Dataset entries
◇ ◇ ◇ ◇

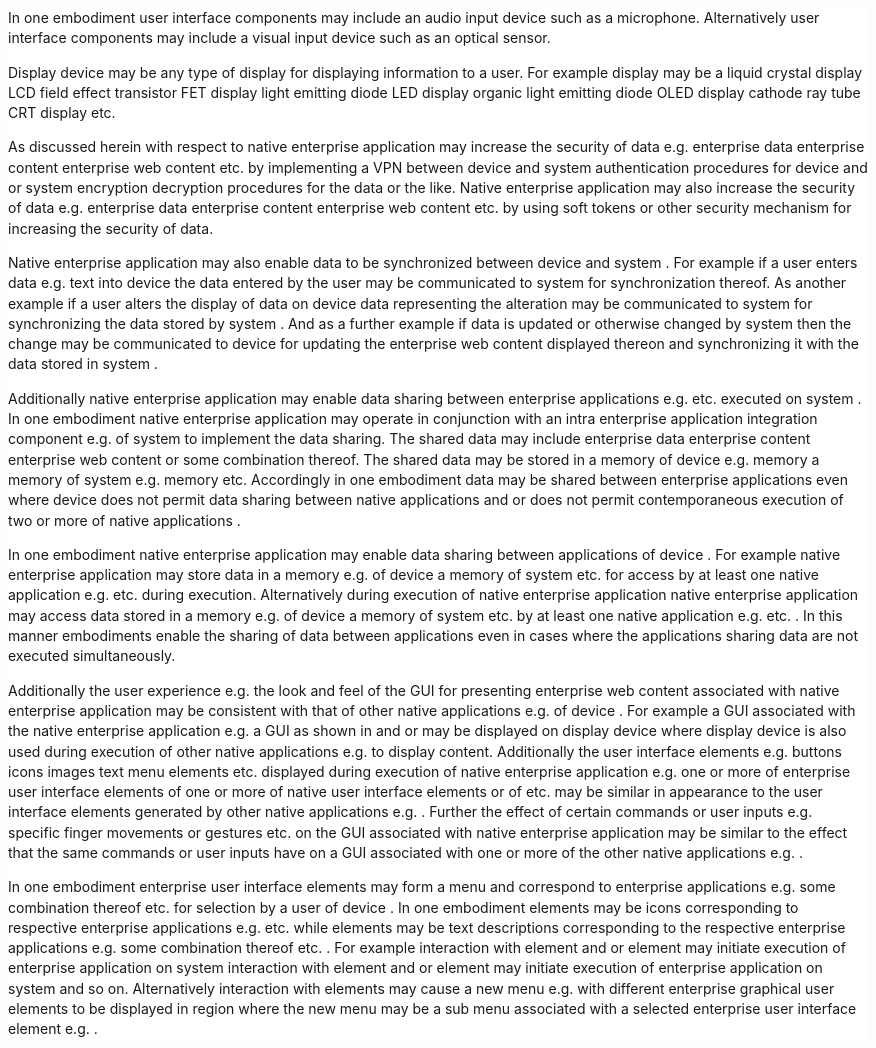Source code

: In one embodiment user interface components may include an audio input device such as a microphone. Alternatively user interface components may include a visual input device such as an optical sensor.

Display device may be any type of display for displaying information to a user. For example display may be a liquid crystal display LCD field effect transistor FET display light emitting diode LED display organic light emitting diode OLED display cathode ray tube CRT display etc.

As discussed herein with respect to native enterprise application may increase the security of data e.g. enterprise data enterprise content enterprise web content etc. by implementing a VPN between device and system authentication procedures for device and or system encryption decryption procedures for the data or the like. Native enterprise application may also increase the security of data e.g. enterprise data enterprise content enterprise web content etc. by using soft tokens or other security mechanism for increasing the security of data.

Native enterprise application may also enable data to be synchronized between device and system . For example if a user enters data e.g. text into device the data entered by the user may be communicated to system for synchronization thereof. As another example if a user alters the display of data on device data representing the alteration may be communicated to system for synchronizing the data stored by system . And as a further example if data is updated or otherwise changed by system then the change may be communicated to device for updating the enterprise web content displayed thereon and synchronizing it with the data stored in system .

Additionally native enterprise application may enable data sharing between enterprise applications e.g. etc. executed on system . In one embodiment native enterprise application may operate in conjunction with an intra enterprise application integration component e.g. of system to implement the data sharing. The shared data may include enterprise data enterprise content enterprise web content or some combination thereof. The shared data may be stored in a memory of device e.g. memory a memory of system e.g. memory etc. Accordingly in one embodiment data may be shared between enterprise applications even where device does not permit data sharing between native applications and or does not permit contemporaneous execution of two or more of native applications .

In one embodiment native enterprise application may enable data sharing between applications of device . For example native enterprise application may store data in a memory e.g. of device a memory of system etc. for access by at least one native application e.g. etc. during execution. Alternatively during execution of native enterprise application native enterprise application may access data stored in a memory e.g. of device a memory of system etc. by at least one native application e.g. etc. . In this manner embodiments enable the sharing of data between applications even in cases where the applications sharing data are not executed simultaneously.

Additionally the user experience e.g. the look and feel of the GUI for presenting enterprise web content associated with native enterprise application may be consistent with that of other native applications e.g. of device . For example a GUI associated with the native enterprise application e.g. a GUI as shown in and or may be displayed on display device where display device is also used during execution of other native applications e.g. to display content. Additionally the user interface elements e.g. buttons icons images text menu elements etc. displayed during execution of native enterprise application e.g. one or more of enterprise user interface elements of one or more of native user interface elements or of etc. may be similar in appearance to the user interface elements generated by other native applications e.g. . Further the effect of certain commands or user inputs e.g. specific finger movements or gestures etc. on the GUI associated with native enterprise application may be similar to the effect that the same commands or user inputs have on a GUI associated with one or more of the other native applications e.g. .

In one embodiment enterprise user interface elements may form a menu and correspond to enterprise applications e.g. some combination thereof etc. for selection by a user of device . In one embodiment elements may be icons corresponding to respective enterprise applications e.g. etc. while elements may be text descriptions corresponding to the respective enterprise applications e.g. some combination thereof etc. . For example interaction with element and or element may initiate execution of enterprise application on system interaction with element and or element may initiate execution of enterprise application on system and so on. Alternatively interaction with elements may cause a new menu e.g. with different enterprise graphical user elements to be displayed in region where the new menu may be a sub menu associated with a selected enterprise user interface element e.g. .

◇ ◇ ◇ ◇

● **Problem to solve**: Keep the pictures out and repeat exactly the lines from the beginning of the data through the line that contains "Display device may", both ends included.

● **Task answer**:
Source code

: In one embodiment user interface components may include an audio input device such as a microphone. Alternatively user interface components may include a visual input device such as an optical sensor.

Display device may be any type of display for displaying information to a user. For example display may be a liquid crystal display LCD field effect transistor FET display light emitting diode LED display organic light emitting diode OLED display cathode ray tube CRT display etc.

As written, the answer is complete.